The quiet resolution and utter disdain of danger which Jack exhibited after a course of highly discouraging anecdotes volunteered by Mr. Blockham, the proprietor of Outer Back Mullah, attracted the younger son.

“I am horribly tired,” he said to Jack, “of doing colonial experience with this old buffer. It’s tremendously hard work and no pay, and, as I’ve been here for a year, I fancy we’re quits. I know as much bullock as I’m likely to learn for the next five years. I got a tip from home the other day. What do you say if I go run-hunting with you? You’re just the sort of mate I should like, and I believe there is some grand country to the north-west, in spite of what old Blockham says.”

Jack looked at the cheerful, pleasant youngster, full of mirth, and with the eager blood of generous youth, unworn and sorrow free, coursing through every vein. Much as he hungered after congenial fellowship in his lonely quest, he yet spoke warningly.

“It’s a risky game enough, Waldron, you know. I’d say, if you take my advice, stay where you are for another year. You’ll get your money out then, and be sure of investing it properly. You have a little to learn yet, excuse me, like all new arrivals.”

“Oh, yes, I dare say, that’s all very prudent, and so on. There are new chums and new chums. Look at my arms, old fellow.”

Here he rolled up his jersey and showed his muscular fore-arm, bronzed and well-nigh blackened by exposure to the unrespecting sun.

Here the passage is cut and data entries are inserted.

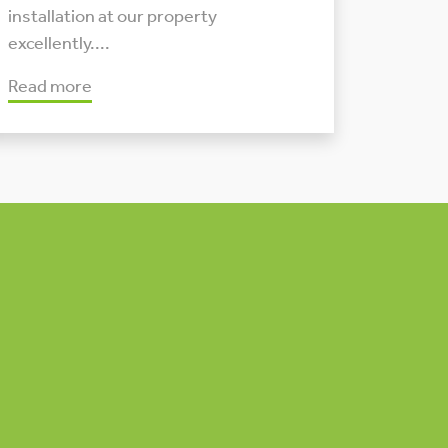
installation at our property
excellently....
Read more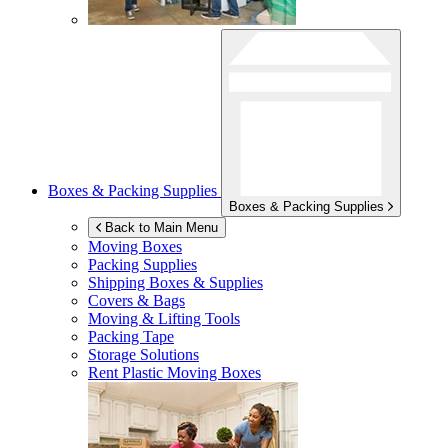
Boxes & Packing Supplies
Boxes & Packing Supplies
Back to Main Menu
Moving Boxes
Packing Supplies
Shipping Boxes & Supplies
Covers & Bags
Moving & Lifting Tools
Packing Tape
Storage Solutions
Rent Plastic Moving Boxes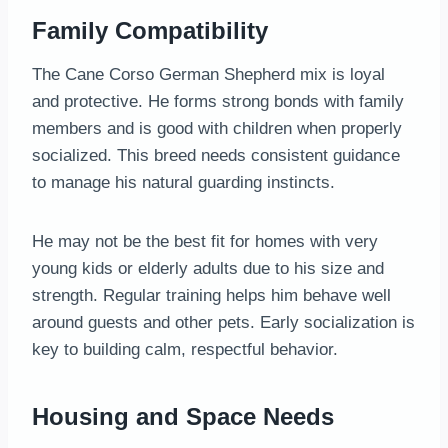
Family Compatibility
The Cane Corso German Shepherd mix is loyal
and protective. He forms strong bonds with family
members and is good with children when properly
socialized. This breed needs consistent guidance
to manage his natural guarding instincts.
He may not be the best fit for homes with very
young kids or elderly adults due to his size and
strength. Regular training helps him behave well
around guests and other pets. Early socialization is
key to building calm, respectful behavior.
Housing and Space Needs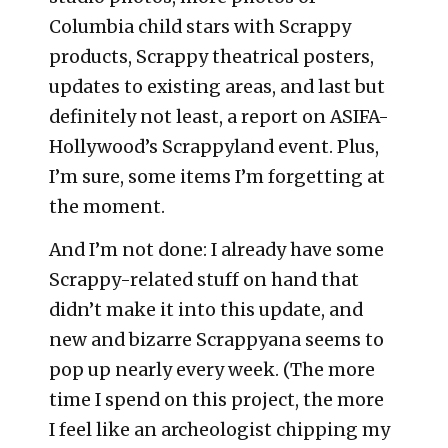
Columbia child stars with Scrappy
products, Scrappy theatrical posters,
updates to existing areas, and last but
definitely not least, a report on ASIFA-
Hollywood’s Scrappyland event. Plus,
I’m sure, some items I’m forgetting at
the moment.
And I’m not done: I already have some
Scrappy-related stuff on hand that
didn’t make it into this update, and
new and bizarre Scrappyana seems to
pop up nearly every week. (The more
time I spend on this project, the more
I feel like an archeologist chipping my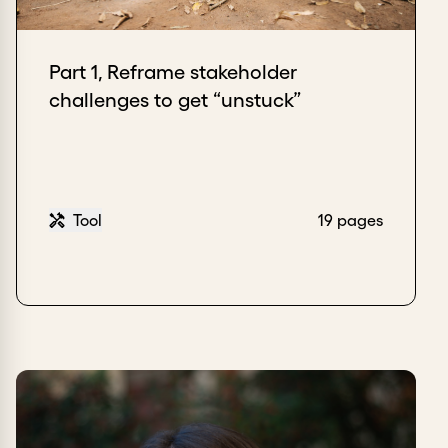
Part 1, Reframe stakeholder
challenges to get “unstuck”
Tool
19 pages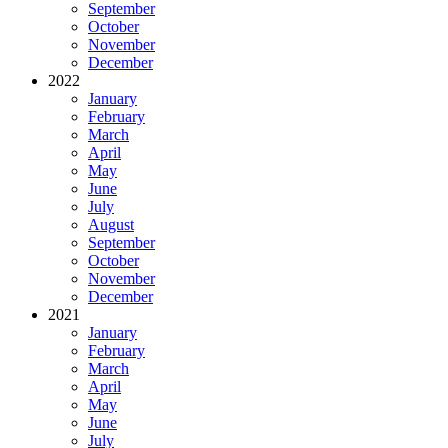
September
October
November
December
2022
January
February
March
April
May
June
July
August
September
October
November
December
2021
January
February
March
April
May
June
July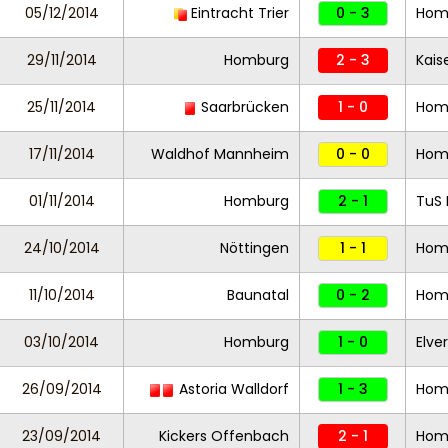
05/12/2014
Eintracht Trier
0 - 3
Hom
29/11/2014
Homburg
2 - 3
Kaise
25/11/2014
Saarbrücken
1 - 0
Hom
17/11/2014
Waldhof Mannheim
0 - 0
Hom
01/11/2014
Homburg
2 - 1
TuS 
24/10/2014
Nöttingen
1 - 1
Hom
11/10/2014
Baunatal
0 - 2
Hom
03/10/2014
Homburg
1 - 0
Elve
26/09/2014
Astoria Walldorf
1 - 3
Hom
23/09/2014
Kickers Offenbach
2 - 1
Hom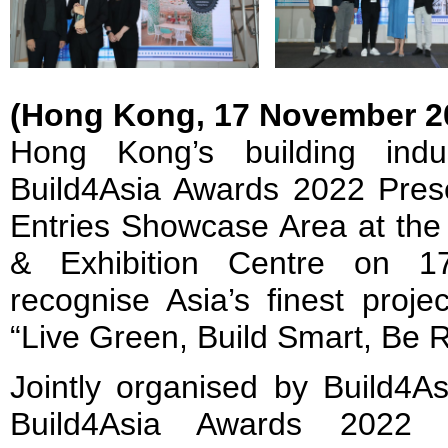
(Hong Kong, 17 November 2
Hong Kong’s building indu
Build4Asia Awards 2022 Pre
Entries Showcase Area at th
& Exhibition Centre on 
recognise Asia’s finest proj
“Live Green, Build Smart, Be 
Jointly organised by Build4
Build4Asia Awards 2022 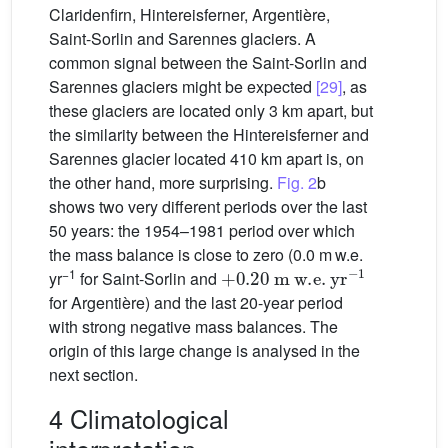
Claridenfirn, Hintereisferner, Argentière,
Saint-Sorlin and Sarennes glaciers. A
common signal between the Saint-Sorlin and
Sarennes glaciers might be expected
[29]
, as
these glaciers are located only 3 km apart, but
the similarity between the Hintereisferner and
Sarennes glacier located 410 km apart is, on
the other hand, more surprising.
Fig. 2
b
shows two very different periods over the last
50 years: the 1954–1981 period over which
the mass balance is close to zero (0.0 m w.e.
+
0.20
m
w.e.
yr
−1
−1
yr
for Saint-Sorlin and
for Argentière) and the last 20-year period
with strong negative mass balances. The
origin of this large change is analysed in the
next section.
4 Climatological
interpretation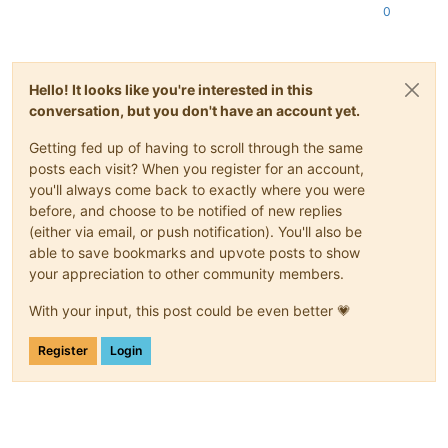
0
Hello! It looks like you're interested in this
conversation, but you don't have an account yet.
Getting fed up of having to scroll through the same
posts each visit? When you register for an account,
you'll always come back to exactly where you were
before, and choose to be notified of new replies
(either via email, or push notification). You'll also be
able to save bookmarks and upvote posts to show
your appreciation to other community members.
With your input, this post could be even better 💗
Register
Login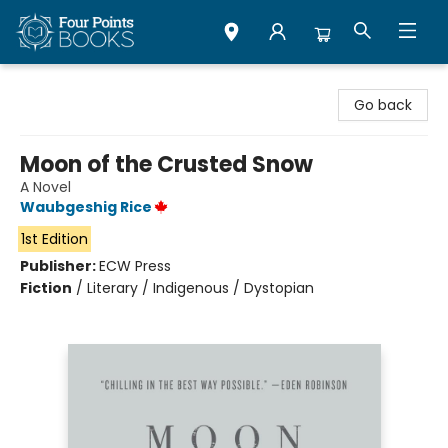
Four Points Books
Go back
Moon of the Crusted Snow
A Novel
Waubgeshig Rice
1st Edition
Publisher:
ECW Press
Fiction
/
Literary / Indigenous / Dystopian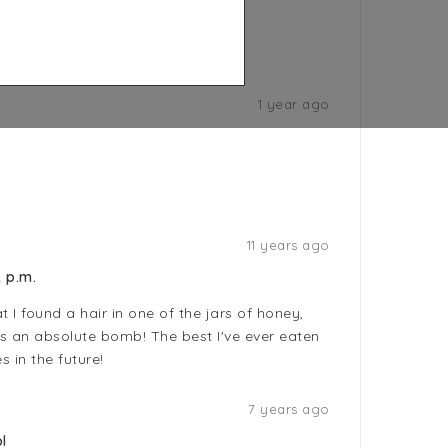
1 year ago
11 years ago
 p.m.
 I found a hair in one of the jars of honey,
is an absolute bomb! The best I've ever eaten
es in the future!
7 years ago
l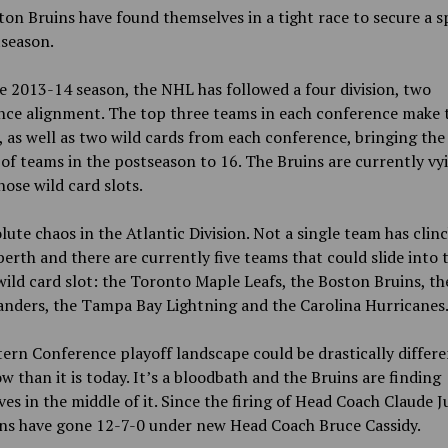
on Bruins have found themselves in a tight race to secure a s
tseason.
e 2013-14 season, the NHL has followed a four division, two
nce alignment. The top three teams in each conference make 
, as well as two wild cards from each conference, bringing the
f teams in the postseason to 16. The Bruins are currently vy
hose wild card slots.
olute chaos in the Atlantic Division. Not a single team has clin
berth and there are currently five teams that could slide into 
ild card slot: the Toronto Maple Leafs, the Boston Bruins, t
anders, the Tampa Bay Lightning and the Carolina Hurricanes
ern Conference playoff landscape could be drastically differe
 than it is today. It’s a bloodbath and the Bruins are finding
es in the middle of it. Since the firing of Head Coach Claude Ju
ins have gone 12-7-0 under new Head Coach Bruce Cassidy.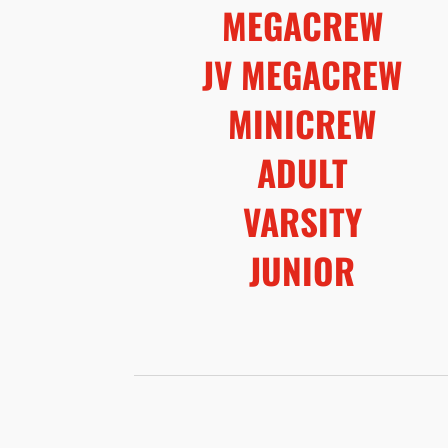
MEGACREW
JV MEGACREW
MINICREW
ADULT
VARSITY
JUNIOR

“I’ve not had my coat on much, as you see. I can ride, brand, leg-rope, split, fence, milk, and draft with any man we’ve ever had here. A year or two more Jackerooing would only mean the consumption of so many more figs of negro-head, in my case. No! take me or leave me, as you like, but I’m off exploring on my own hook if you don’t.”

“In that case,” assented Jack, “we may as well hunt in couples. We can back up one another if the niggers are as bad and the water as scarce as your friend says.”

“He be hanged!” said the impetuous youth. “He’s not a bad old chap, but he tells awful yarns, and, like all old hands, he thinks nobody knows anything but himself.”

“Then it’s settled. Can you get a couple of horses?”

“Yes, and a stunning black boy. The young scamp is awfully fond of me, and as a tracker he’s a regular out-and-outer. By Jove! won’t it be jolly – Redgrave and Waldron, the intrepid explorers! I feel as if we could go to Carpentaria.”

Jack smiled at the boy’s joyous readiness for the battle. Once he had been as wild in delight at feast or foray; but those days had gone.

“We must wait till we come back,” said he, gravely, “before we begin to arrange the fashion of the chaplet. If the black boy is plucky, and really wants to go with us, bring him by all means.”

Mr. Waldron, for whom remittances had lately arrived, spent the next day in getting in his horses, packing his effects, the half of which were condemned by Jack as being overweight, and questioning and lecturing the boy Doorival as to his special “call” for the enterprise. This sable waif was not the particular property of any one, so he was permitted to risk his valueless life without remark or remonstrance. He had been captured in a somewhat indiscriminate reprisal upon a wild tribe by a neighbour of Mr. Blockham’s, with his foot sticking out of a hollow log, in which, like a dingo puppy, he had instinctively hidden. Dragged forth by that member, he had been chained up till he grew tame, and well flogged from time to time till further “civilized.” After a few years of this stern training he had become sufficiently civilized to run away, and had arrived at Outer Back Mullah some months since, a shade more than half dead with fear and thirst. Travelling through hostile country, where his kidney fat wouldn’t have been worth an hour’s purchase after discovery by his countrymen, he had had necessarily but little leisure and less refreshment. Guy Waldron had taken him in hand as he would a bull-terrier pup, and, finding him game and sharp, had adopted him as personal retainer. On the third morning after the treaty, therefore, Doorival appeared on an elderly but well-conditioned screw, leading a pack-horse, and showing in his roving black eyes and gleaming teeth the strongest satisfaction at his promotion.